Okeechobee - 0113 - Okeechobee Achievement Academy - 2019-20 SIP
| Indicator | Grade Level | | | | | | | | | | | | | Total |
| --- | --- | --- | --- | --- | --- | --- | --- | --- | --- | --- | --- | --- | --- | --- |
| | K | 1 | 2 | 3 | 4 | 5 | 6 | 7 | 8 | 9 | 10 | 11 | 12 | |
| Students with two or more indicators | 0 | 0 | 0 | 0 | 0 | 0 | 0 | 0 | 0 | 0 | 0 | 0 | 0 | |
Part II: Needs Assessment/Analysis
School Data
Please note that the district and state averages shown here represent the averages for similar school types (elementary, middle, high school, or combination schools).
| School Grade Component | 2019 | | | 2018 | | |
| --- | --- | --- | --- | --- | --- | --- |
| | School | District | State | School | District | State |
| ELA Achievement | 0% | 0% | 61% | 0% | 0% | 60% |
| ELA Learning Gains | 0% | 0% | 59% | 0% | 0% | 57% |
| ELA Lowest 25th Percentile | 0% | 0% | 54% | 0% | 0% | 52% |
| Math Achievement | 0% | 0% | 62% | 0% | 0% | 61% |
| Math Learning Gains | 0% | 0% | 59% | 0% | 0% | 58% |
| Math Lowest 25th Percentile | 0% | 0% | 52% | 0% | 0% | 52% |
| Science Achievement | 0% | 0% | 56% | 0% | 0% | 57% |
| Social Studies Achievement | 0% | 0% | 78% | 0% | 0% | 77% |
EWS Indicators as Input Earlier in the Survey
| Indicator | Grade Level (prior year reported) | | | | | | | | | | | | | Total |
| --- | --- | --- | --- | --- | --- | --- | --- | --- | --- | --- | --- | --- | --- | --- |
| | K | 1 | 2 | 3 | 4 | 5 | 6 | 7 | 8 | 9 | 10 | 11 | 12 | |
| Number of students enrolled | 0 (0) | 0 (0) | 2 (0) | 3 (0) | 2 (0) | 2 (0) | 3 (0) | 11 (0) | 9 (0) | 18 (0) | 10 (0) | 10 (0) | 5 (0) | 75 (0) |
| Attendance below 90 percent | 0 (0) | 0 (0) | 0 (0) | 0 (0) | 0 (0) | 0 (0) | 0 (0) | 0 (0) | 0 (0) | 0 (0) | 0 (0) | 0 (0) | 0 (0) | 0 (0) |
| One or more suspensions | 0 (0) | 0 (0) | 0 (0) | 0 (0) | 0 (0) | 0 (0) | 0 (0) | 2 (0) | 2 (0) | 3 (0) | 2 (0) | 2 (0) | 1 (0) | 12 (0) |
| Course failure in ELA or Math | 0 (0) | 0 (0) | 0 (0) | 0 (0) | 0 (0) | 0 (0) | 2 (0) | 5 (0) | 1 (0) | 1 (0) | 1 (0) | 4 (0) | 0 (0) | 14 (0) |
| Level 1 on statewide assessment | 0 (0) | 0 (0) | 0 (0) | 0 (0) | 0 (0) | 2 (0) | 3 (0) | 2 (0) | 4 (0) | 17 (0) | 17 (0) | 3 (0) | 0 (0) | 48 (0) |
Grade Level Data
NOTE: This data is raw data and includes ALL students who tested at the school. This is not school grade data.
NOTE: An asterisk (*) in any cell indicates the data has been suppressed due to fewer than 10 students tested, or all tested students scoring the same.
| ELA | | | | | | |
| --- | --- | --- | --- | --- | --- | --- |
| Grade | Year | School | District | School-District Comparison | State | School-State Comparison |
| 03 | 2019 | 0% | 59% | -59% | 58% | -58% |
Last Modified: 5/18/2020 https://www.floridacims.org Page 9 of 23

--

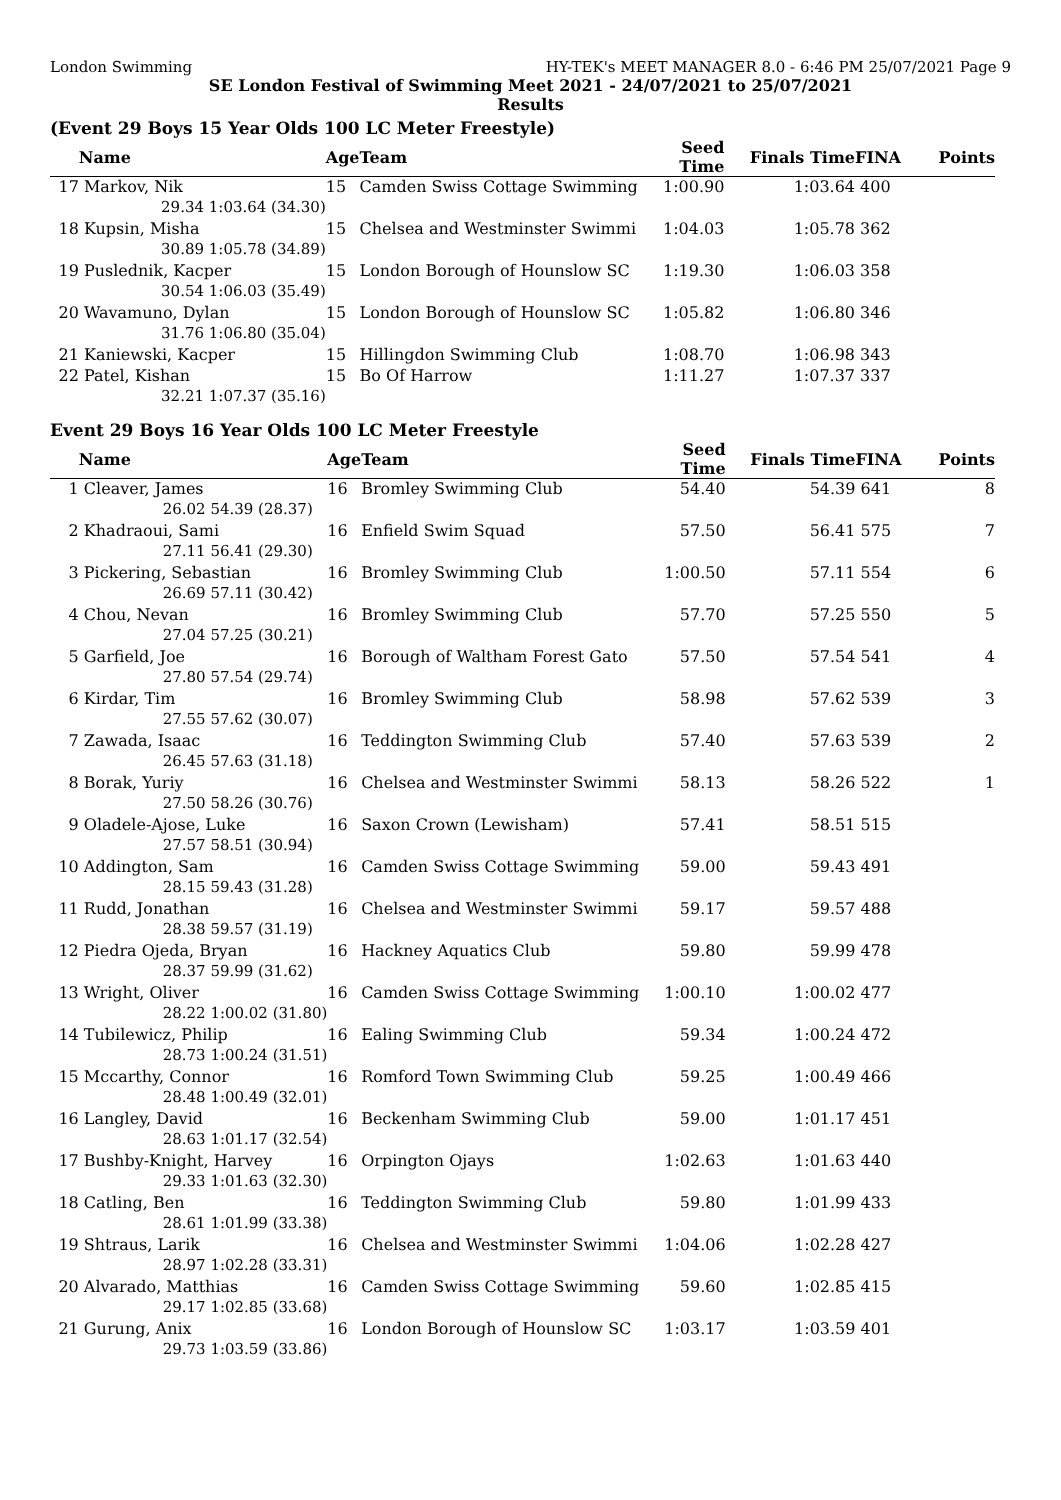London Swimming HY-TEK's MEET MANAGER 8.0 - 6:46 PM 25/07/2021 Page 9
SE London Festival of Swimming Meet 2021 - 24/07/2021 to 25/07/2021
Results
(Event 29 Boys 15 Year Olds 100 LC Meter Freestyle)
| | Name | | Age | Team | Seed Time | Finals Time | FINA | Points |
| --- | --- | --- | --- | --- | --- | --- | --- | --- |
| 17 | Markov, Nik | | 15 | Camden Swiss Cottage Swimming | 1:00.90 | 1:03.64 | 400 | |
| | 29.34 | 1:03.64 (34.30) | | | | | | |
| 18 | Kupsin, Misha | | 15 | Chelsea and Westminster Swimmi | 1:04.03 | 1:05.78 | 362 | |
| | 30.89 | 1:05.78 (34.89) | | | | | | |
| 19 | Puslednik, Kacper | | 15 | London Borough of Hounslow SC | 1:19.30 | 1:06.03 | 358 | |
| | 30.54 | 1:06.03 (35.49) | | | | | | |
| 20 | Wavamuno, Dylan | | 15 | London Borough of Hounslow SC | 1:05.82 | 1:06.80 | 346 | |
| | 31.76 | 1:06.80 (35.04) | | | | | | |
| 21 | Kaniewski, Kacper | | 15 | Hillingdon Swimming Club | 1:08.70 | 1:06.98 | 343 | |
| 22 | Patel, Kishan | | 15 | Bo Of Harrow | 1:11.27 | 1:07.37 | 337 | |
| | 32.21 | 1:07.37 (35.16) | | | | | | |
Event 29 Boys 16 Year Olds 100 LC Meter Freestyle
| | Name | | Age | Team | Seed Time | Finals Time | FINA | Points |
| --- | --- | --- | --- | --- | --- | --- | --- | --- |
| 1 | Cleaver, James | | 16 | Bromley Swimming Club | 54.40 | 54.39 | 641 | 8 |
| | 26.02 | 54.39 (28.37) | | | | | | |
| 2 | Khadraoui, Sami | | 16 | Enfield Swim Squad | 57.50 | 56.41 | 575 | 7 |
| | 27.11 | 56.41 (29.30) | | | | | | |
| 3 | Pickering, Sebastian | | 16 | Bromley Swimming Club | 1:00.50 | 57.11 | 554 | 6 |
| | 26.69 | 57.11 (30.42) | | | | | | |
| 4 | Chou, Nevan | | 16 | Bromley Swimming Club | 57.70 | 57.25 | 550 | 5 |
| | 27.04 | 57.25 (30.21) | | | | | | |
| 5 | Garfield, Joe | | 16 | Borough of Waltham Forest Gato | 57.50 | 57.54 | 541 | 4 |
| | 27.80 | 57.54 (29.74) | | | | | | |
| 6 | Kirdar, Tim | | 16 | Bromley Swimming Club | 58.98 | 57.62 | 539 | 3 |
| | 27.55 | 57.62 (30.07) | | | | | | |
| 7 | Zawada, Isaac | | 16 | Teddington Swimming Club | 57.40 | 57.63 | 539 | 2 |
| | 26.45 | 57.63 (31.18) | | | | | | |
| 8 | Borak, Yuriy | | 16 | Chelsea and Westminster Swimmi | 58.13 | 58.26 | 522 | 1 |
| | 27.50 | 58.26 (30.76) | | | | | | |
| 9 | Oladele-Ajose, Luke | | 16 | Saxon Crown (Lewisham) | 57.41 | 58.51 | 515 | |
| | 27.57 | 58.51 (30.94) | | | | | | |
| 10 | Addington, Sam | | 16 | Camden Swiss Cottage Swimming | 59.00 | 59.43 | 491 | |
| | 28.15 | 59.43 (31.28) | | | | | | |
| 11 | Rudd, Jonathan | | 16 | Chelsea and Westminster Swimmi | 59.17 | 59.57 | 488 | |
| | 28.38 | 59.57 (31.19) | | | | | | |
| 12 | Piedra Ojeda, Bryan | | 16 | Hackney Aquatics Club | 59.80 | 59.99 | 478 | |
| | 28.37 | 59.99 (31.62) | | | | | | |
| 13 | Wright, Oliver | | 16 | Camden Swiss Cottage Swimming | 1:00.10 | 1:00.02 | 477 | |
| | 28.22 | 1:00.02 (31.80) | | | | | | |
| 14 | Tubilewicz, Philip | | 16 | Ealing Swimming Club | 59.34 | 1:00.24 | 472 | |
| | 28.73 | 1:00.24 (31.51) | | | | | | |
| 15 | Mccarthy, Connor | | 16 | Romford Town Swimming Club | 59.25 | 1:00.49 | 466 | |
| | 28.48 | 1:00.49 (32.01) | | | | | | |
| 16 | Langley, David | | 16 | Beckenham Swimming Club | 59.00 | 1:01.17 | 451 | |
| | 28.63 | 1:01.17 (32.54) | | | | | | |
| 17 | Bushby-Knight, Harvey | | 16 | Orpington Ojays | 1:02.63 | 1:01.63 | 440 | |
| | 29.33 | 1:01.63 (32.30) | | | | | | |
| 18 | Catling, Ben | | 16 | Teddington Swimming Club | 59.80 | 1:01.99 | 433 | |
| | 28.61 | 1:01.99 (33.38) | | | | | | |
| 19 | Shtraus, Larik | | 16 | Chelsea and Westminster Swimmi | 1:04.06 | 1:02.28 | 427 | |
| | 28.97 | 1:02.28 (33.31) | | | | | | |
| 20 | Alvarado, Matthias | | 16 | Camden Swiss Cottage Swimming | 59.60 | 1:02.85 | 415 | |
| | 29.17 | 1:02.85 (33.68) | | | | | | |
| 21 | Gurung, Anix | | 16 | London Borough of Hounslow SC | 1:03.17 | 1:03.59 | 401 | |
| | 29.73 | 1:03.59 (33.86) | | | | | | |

==

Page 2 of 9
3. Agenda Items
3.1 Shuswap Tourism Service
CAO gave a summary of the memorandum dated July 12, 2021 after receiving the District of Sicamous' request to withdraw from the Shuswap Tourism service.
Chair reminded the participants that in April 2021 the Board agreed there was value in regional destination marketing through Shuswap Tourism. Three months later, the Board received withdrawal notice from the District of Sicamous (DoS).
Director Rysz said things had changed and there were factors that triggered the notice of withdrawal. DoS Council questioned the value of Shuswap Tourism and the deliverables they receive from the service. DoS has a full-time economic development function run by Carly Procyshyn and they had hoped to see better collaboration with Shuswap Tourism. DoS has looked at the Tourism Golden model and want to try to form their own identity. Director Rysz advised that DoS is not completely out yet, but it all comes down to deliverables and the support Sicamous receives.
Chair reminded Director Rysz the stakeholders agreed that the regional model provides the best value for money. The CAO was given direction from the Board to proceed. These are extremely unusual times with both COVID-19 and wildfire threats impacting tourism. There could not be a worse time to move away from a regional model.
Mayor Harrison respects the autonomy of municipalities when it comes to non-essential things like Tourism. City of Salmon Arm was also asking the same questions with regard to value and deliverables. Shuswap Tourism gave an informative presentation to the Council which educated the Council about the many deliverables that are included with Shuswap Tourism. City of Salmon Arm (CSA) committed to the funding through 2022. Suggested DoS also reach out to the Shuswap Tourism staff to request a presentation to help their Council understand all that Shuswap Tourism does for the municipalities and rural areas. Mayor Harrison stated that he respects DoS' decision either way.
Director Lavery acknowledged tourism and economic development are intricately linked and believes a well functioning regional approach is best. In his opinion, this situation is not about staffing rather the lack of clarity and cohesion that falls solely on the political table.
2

Exercise requirements: For this task, write out exactly the lines of the entries above, starting at the line with "31.76 | 1:06.80" and ending at the line with "26.69 | 57.11", both included, and no others.

Exercise result:
| | 31.76 | 1:06.80 (35.04) | | | | | | |
| 21 | Kaniewski, Kacper | | 15 | Hillingdon Swimming Club | 1:08.70 | 1:06.98 | 343 | |
| 22 | Patel, Kishan | | 15 | Bo Of Harrow | 1:11.27 | 1:07.37 | 337 | |
| | 32.21 | 1:07.37 (35.16) | | | | | | |
Event 29 Boys 16 Year Olds 100 LC Meter Freestyle
| | Name | | Age | Team | Seed Time | Finals Time | FINA | Points |
| --- | --- | --- | --- | --- | --- | --- | --- | --- |
| 1 | Cleaver, James | | 16 | Bromley Swimming Club | 54.40 | 54.39 | 641 | 8 |
| | 26.02 | 54.39 (28.37) | | | | | | |
| 2 | Khadraoui, Sami | | 16 | Enfield Swim Squad | 57.50 | 56.41 | 575 | 7 |
| | 27.11 | 56.41 (29.30) | | | | | | |
| 3 | Pickering, Sebastian | | 16 | Bromley Swimming Club | 1:00.50 | 57.11 | 554 | 6 |
| | 26.69 | 57.11 (30.42) | | | | | | |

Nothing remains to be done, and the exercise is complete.